3 cups (750ml) Thickened Cream
1 cup (250ml) milk
1 teaspoon vanilla bean paste
8 Egg yolks
1 cup (220g) caster sugar
1 cup (150g) fresh blueberries
1/4 cup (55g) caster sugar, extra
Waffle cones, to serve
DIRECTIONS
Combine the cream, milk and vanilla in a large saucepan over medium heat. Bring to a simmer.
Use an electric mixer to beat egg yolks and sugar until thick and pale. Gradually stir in cream mixture, in batches, until combined.
Pour into a clean saucepan and place over low heat.
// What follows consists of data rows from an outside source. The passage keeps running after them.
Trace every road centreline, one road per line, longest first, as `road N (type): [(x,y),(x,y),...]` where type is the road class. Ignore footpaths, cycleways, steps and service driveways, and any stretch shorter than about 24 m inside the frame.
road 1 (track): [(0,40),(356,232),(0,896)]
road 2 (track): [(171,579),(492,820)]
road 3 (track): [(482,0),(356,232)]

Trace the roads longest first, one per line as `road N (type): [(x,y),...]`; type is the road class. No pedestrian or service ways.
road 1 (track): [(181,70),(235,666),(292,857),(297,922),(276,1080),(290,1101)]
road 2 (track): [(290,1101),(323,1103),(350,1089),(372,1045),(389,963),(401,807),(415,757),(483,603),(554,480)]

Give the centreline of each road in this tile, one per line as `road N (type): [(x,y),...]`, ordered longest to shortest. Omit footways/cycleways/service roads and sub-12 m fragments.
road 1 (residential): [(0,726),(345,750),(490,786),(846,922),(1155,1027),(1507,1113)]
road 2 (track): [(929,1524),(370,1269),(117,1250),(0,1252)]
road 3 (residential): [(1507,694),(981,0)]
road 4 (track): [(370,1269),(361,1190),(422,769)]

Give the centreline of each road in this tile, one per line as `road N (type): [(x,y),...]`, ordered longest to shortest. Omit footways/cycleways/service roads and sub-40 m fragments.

Cook, stirring, for 10 mins or until custard coats the back of a spoon. Set aside for 10 mins to cool.
Pour into a shallow metal container. Cover with foil and place in the freezer for 3 hours or until firm.
Meanwhile, combine the blueberries and extra sugar in a medium saucepan over medium heat.
Cook, stirring, for 5 mins or until the blueberries release their juices and the mixture thickens slightly. Set aside to cool completely.
Roughly break up ice-cream with a metal spoon.
Transfer to a food processor and process until smooth. Return half the ice-cream to the metal container and add half the blueberry mixture. Gently swirl to create a marbled effect.